(Collected data)

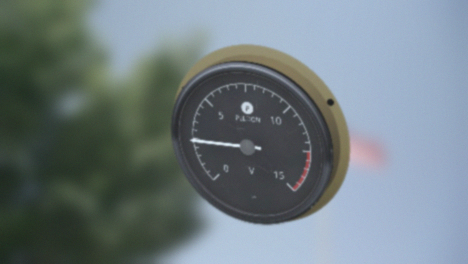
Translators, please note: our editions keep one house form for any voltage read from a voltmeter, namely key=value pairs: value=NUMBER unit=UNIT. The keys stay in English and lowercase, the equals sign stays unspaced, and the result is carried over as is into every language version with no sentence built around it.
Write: value=2.5 unit=V
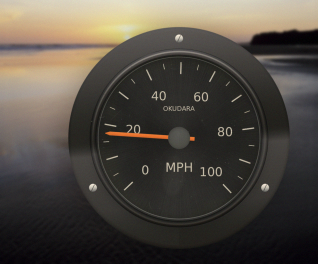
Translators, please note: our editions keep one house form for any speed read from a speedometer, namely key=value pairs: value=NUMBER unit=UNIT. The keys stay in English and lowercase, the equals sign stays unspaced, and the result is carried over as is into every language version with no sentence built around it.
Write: value=17.5 unit=mph
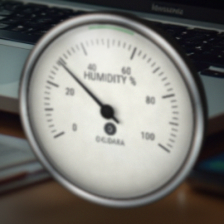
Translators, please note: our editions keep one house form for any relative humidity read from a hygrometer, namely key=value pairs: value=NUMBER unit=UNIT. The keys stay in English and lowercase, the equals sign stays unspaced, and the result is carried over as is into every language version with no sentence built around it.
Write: value=30 unit=%
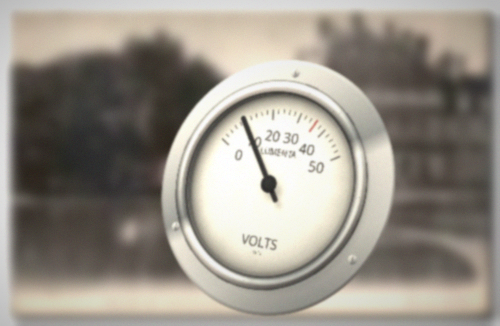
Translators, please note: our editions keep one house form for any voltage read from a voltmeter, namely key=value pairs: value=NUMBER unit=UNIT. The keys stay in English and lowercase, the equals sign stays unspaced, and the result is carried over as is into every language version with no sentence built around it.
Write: value=10 unit=V
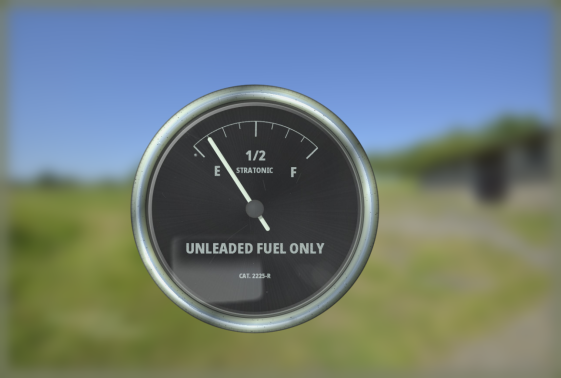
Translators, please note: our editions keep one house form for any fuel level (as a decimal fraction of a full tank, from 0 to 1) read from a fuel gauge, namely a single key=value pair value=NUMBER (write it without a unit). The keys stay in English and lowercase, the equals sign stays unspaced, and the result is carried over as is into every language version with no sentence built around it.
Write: value=0.125
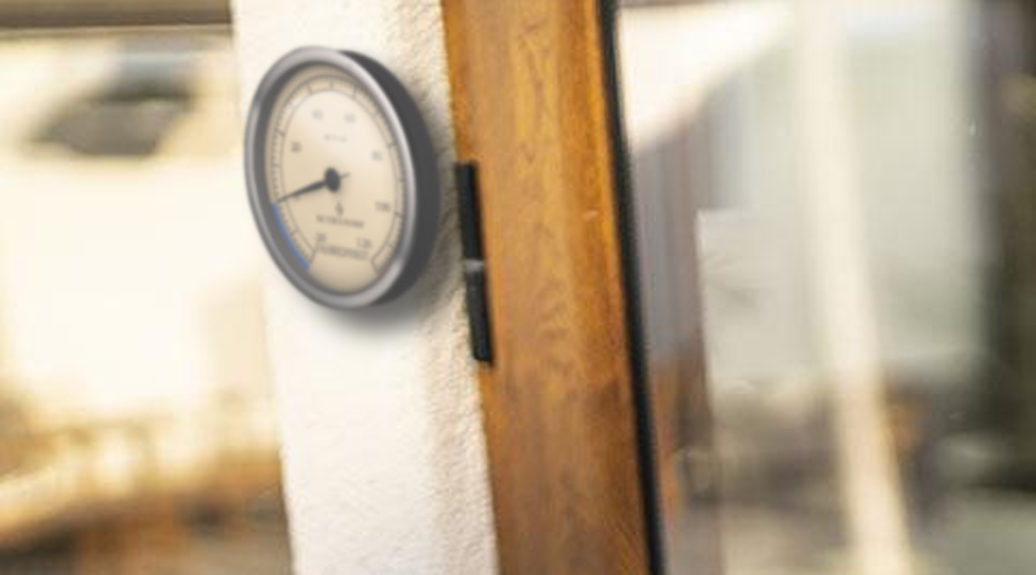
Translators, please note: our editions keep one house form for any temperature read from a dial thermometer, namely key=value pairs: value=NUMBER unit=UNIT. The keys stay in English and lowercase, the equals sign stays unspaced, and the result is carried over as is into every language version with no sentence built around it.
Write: value=0 unit=°F
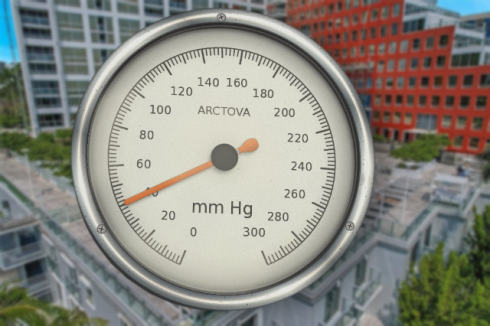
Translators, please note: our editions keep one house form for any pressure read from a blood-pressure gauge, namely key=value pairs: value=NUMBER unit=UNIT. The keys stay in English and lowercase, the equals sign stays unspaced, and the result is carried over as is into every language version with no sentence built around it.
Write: value=40 unit=mmHg
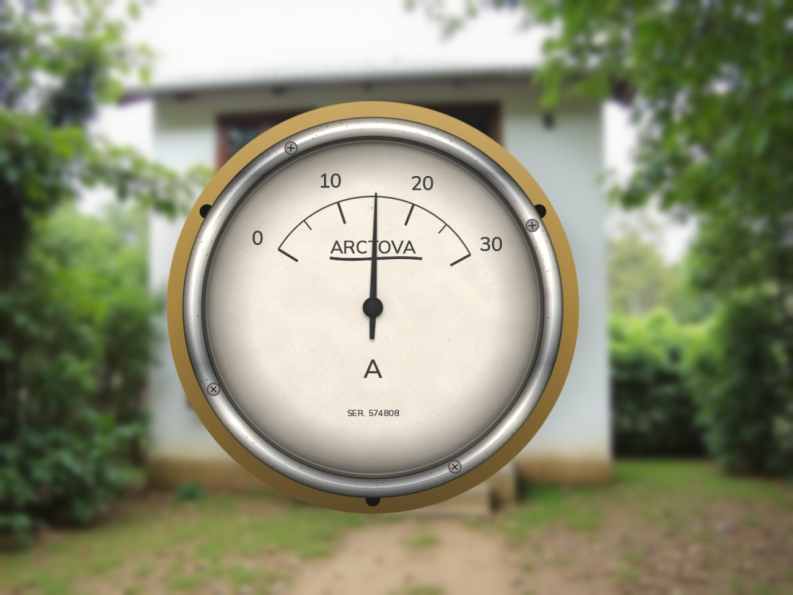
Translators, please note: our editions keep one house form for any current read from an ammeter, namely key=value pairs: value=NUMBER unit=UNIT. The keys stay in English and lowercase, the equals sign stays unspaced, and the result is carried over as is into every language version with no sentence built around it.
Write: value=15 unit=A
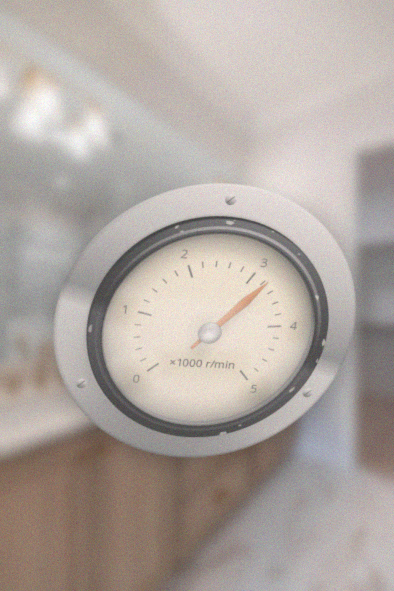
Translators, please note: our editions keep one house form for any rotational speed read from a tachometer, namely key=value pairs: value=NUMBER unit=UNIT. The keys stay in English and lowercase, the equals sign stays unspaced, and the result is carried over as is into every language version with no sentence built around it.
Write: value=3200 unit=rpm
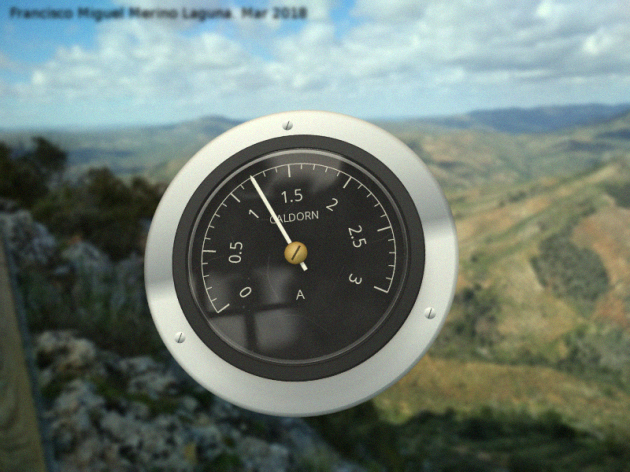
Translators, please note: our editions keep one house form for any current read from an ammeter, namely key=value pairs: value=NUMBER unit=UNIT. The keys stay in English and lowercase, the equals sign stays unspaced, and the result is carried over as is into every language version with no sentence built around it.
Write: value=1.2 unit=A
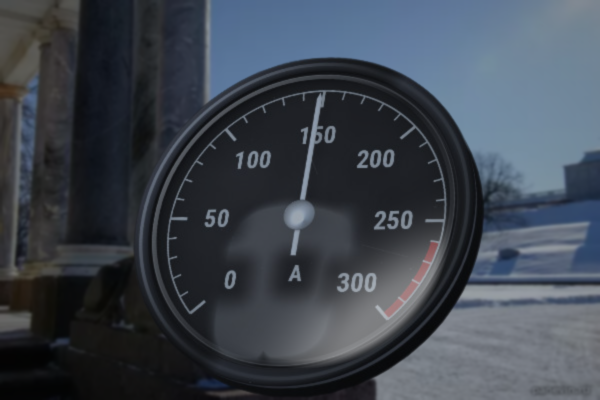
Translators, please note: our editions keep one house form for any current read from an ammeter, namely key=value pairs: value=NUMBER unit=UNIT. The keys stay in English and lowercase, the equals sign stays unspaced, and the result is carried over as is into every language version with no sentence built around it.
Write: value=150 unit=A
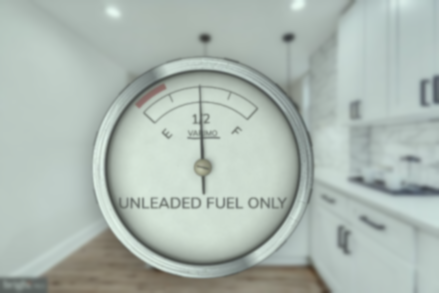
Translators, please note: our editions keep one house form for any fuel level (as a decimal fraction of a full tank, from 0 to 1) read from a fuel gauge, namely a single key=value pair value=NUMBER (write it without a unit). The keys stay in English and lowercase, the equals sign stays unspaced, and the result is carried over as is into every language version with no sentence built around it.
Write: value=0.5
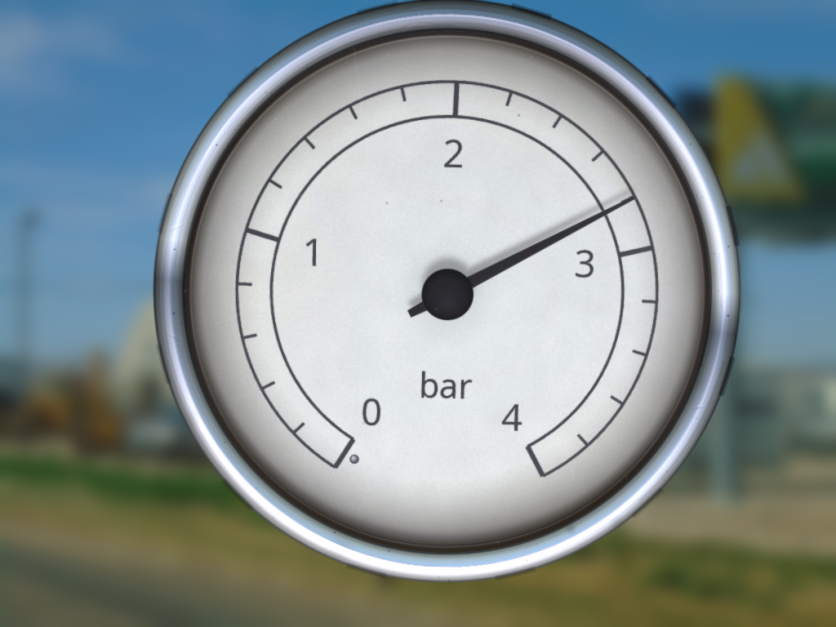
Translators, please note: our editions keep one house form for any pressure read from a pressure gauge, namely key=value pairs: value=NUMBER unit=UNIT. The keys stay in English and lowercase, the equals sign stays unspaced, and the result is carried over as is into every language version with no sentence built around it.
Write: value=2.8 unit=bar
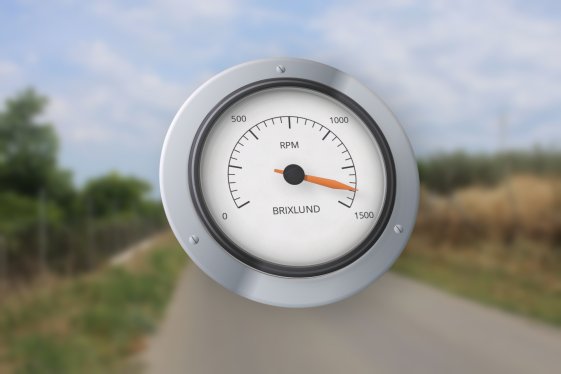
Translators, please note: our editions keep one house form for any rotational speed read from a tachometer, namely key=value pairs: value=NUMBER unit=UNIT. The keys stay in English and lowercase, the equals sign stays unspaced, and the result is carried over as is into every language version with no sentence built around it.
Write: value=1400 unit=rpm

Task instructions:
Can you lay out every line of the records above as a Markdown table with the columns Row and Line, skipping blank lines and leaving out the picture markers?

Answer:
| Row | Line |
|---|---|
| 1 | Translators, please note: our editions keep one house form for any voltage read from a voltmeter, namely key=value pairs: value=NUMBER unit=UNIT. The keys stay in English and lowercase, the equals sign stays unspaced, and the result is carried over as is into every language version with no sentence built around it. |
| 2 | Write: value=2.5 unit=V |
| 3 | Translators, please note: our editions keep one house form for any speed read from a speedometer, namely key=value pairs: value=NUMBER unit=UNIT. The keys stay in English and lowercase, the equals sign stays unspaced, and the result is carried over as is into every language version with no sentence built around it. |
| 4 | Write: value=17.5 unit=mph |
| 5 | Translators, please note: our editions keep one house form for any relative humidity read from a hygrometer, namely key=value pairs: value=NUMBER unit=UNIT. The keys stay in English and lowercase, the equals sign stays unspaced, and the result is carried over as is into every language version with no sentence built around it. |
| 6 | Write: value=30 unit=% |
| 7 | Translators, please note: our editions keep one house form for any voltage read from a voltmeter, namely key=value pairs: value=NUMBER unit=UNIT. The keys stay in English and lowercase, the equals sign stays unspaced, and the result is carried over as is into every language version with no sentence built around it. |
| 8 | Write: value=10 unit=V |
| 9 | Translators, please note: our editions keep one house form for any fuel level (as a decimal fraction of a full tank, from 0 to 1) read from a fuel gauge, namely a single key=value pair value=NUMBER (write it without a unit). The keys stay in English and lowercase, the equals sign stays unspaced, and the result is carried over as is into every language version with no sentence built around it. |
| 10 | Write: value=0.125 |
| 11 | Translators, please note: our editions keep one house form for any temperature read from a dial thermometer, namely key=value pairs: value=NUMBER unit=UNIT. The keys stay in English and lowercase, the equals sign stays unspaced, and the result is carried over as is into every language version with no sentence built around it. |
| 12 | Write: value=0 unit=°F |
| 13 | Translators, please note: our editions keep one house form for any pressure read from a blood-pressure gauge, namely key=value pairs: value=NUMBER unit=UNIT. The keys stay in English and lowercase, the equals sign stays unspaced, and the result is carried over as is into every language version with no sentence built around it. |
| 14 | Write: value=40 unit=mmHg |
| 15 | Translators, please note: our editions keep one house form for any current read from an ammeter, namely key=value pairs: value=NUMBER unit=UNIT. The keys stay in English and lowercase, the equals sign stays unspaced, and the result is carried over as is into every language version with no sentence built around it. |
| 16 | Write: value=15 unit=A |
| 17 | Translators, please note: our editions keep one house form for any rotational speed read from a tachometer, namely key=value pairs: value=NUMBER unit=UNIT. The keys stay in English and lowercase, the equals sign stays unspaced, and the result is carried over as is into every language version with no sentence built around it. |
| 18 | Write: value=3200 unit=rpm |
| 19 | Translators, please note: our editions keep one house form for any current read from an ammeter, namely key=value pairs: value=NUMBER unit=UNIT. The keys stay in English and lowercase, the equals sign stays unspaced, and the result is carried over as is into every language version with no sentence built around it. |
| 20 | Write: value=1.2 unit=A |
| 21 | Translators, please note: our editions keep one house form for any current read from an ammeter, namely key=value pairs: value=NUMBER unit=UNIT. The keys stay in English and lowercase, the equals sign stays unspaced, and the result is carried over as is into every language version with no sentence built around it. |
| 22 | Write: value=150 unit=A |
| 23 | Translators, please note: our editions keep one house form for any fuel level (as a decimal fraction of a full tank, from 0 to 1) read from a fuel gauge, namely a single key=value pair value=NUMBER (write it without a unit). The keys stay in English and lowercase, the equals sign stays unspaced, and the result is carried over as is into every language version with no sentence built around it. |
| 24 | Write: value=0.5 |
| 25 | Translators, please note: our editions keep one house form for any pressure read from a pressure gauge, namely key=value pairs: value=NUMBER unit=UNIT. The keys stay in English and lowercase, the equals sign stays unspaced, and the result is carried over as is into every language version with no sentence built around it. |
| 26 | Write: value=2.8 unit=bar |
| 27 | Translators, please note: our editions keep one house form for any rotational speed read from a tachometer, namely key=value pairs: value=NUMBER unit=UNIT. The keys stay in English and lowercase, the equals sign stays unspaced, and the result is carried over as is into every language version with no sentence built around it. |
| 28 | Write: value=1400 unit=rpm |